TASK GOAL
Copy out every line of the data below word for word.

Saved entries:
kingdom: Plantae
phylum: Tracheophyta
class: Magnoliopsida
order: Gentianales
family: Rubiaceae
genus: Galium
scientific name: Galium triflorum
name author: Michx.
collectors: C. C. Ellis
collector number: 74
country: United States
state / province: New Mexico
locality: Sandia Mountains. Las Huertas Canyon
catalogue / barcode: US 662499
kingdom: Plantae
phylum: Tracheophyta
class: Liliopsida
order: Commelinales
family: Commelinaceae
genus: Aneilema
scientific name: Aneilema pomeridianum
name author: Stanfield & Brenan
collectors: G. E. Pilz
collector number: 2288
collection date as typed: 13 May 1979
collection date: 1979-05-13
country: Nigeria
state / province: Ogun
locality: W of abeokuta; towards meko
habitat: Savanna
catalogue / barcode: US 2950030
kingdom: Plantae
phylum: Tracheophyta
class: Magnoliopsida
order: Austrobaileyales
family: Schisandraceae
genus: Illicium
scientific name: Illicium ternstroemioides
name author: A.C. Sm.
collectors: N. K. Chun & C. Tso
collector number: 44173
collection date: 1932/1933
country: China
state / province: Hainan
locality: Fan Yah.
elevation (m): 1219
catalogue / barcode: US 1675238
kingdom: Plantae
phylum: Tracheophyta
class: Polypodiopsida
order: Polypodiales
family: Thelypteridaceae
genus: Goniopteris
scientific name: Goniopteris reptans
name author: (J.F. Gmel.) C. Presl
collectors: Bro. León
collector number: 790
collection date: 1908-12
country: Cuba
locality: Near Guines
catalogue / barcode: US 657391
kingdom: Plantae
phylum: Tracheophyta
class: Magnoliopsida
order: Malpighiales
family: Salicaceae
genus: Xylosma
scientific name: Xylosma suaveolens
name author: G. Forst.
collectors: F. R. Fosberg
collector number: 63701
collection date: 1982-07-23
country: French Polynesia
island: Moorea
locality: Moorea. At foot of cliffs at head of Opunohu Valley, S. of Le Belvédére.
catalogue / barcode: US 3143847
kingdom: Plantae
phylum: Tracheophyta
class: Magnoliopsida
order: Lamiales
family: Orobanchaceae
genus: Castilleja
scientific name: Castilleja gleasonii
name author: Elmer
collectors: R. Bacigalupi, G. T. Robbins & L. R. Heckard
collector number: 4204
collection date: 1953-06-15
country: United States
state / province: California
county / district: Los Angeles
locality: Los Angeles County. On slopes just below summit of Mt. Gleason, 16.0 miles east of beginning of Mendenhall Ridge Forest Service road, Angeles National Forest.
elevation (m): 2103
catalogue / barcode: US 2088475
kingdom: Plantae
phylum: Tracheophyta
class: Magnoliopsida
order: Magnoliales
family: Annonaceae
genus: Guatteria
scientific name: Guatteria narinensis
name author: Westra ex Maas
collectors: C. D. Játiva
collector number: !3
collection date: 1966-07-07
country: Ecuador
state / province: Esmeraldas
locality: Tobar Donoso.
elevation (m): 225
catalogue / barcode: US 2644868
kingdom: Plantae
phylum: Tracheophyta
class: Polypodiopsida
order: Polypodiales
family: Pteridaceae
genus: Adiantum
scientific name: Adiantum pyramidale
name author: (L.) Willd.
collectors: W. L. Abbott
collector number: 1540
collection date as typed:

FINISHED ANSWER
kingdom: Plantae
phylum: Tracheophyta
class: Magnoliopsida
order: Gentianales
family: Rubiaceae
genus: Galium
scientific name: Galium triflorum
name author: Michx.
collectors: C. C. Ellis
collector number: 74
country: United States
state / province: New Mexico
locality: Sandia Mountains. Las Huertas Canyon
catalogue / barcode: US 662499
kingdom: Plantae
phylum: Tracheophyta
class: Liliopsida
order: Commelinales
family: Commelinaceae
genus: Aneilema
scientific name: Aneilema pomeridianum
name author: Stanfield & Brenan
collectors: G. E. Pilz
collector number: 2288
collection date as typed: 13 May 1979
collection date: 1979-05-13
country: Nigeria
state / province: Ogun
locality: W of abeokuta; towards meko
habitat: Savanna
catalogue / barcode: US 2950030
kingdom: Plantae
phylum: Tracheophyta
class: Magnoliopsida
order: Austrobaileyales
family: Schisandraceae
genus: Illicium
scientific name: Illicium ternstroemioides
name author: A.C. Sm.
collectors: N. K. Chun & C. Tso
collector number: 44173
collection date: 1932/1933
country: China
state / province: Hainan
locality: Fan Yah.
elevation (m): 1219
catalogue / barcode: US 1675238
kingdom: Plantae
phylum: Tracheophyta
class: Polypodiopsida
order: Polypodiales
family: Thelypteridaceae
genus: Goniopteris
scientific name: Goniopteris reptans
name author: (J.F. Gmel.) C. Presl
collectors: Bro. León
collector number: 790
collection date: 1908-12
country: Cuba
locality: Near Guines
catalogue / barcode: US 657391
kingdom: Plantae
phylum: Tracheophyta
class: Magnoliopsida
order: Malpighiales
family: Salicaceae
genus: Xylosma
scientific name: Xylosma suaveolens
name author: G. Forst.
collectors: F. R. Fosberg
collector number: 63701
collection date: 1982-07-23
country: French Polynesia
island: Moorea
locality: Moorea. At foot of cliffs at head of Opunohu Valley, S. of Le Belvédére.
catalogue / barcode: US 3143847
kingdom: Plantae
phylum: Tracheophyta
class: Magnoliopsida
order: Lamiales
family: Orobanchaceae
genus: Castilleja
scientific name: Castilleja gleasonii
name author: Elmer
collectors: R. Bacigalupi, G. T. Robbins & L. R. Heckard
collector number: 4204
collection date: 1953-06-15
country: United States
state / province: California
county / district: Los Angeles
locality: Los Angeles County. On slopes just below summit of Mt. Gleason, 16.0 miles east of beginning of Mendenhall Ridge Forest Service road, Angeles National Forest.
elevation (m): 2103
catalogue / barcode: US 2088475
kingdom: Plantae
phylum: Tracheophyta
class: Magnoliopsida
order: Magnoliales
family: Annonaceae
genus: Guatteria
scientific name: Guatteria narinensis
name author: Westra ex Maas
collectors: C. D. Játiva
collector number: !3
collection date: 1966-07-07
country: Ecuador
state / province: Esmeraldas
locality: Tobar Donoso.
elevation (m): 225
catalogue / barcode: US 2644868
kingdom: Plantae
phylum: Tracheophyta
class: Polypodiopsida
order: Polypodiales
family: Pteridaceae
genus: Adiantum
scientific name: Adiantum pyramidale
name author: (L.) Willd.
collectors: W. L. Abbott
collector number: 1540
collection date as typed:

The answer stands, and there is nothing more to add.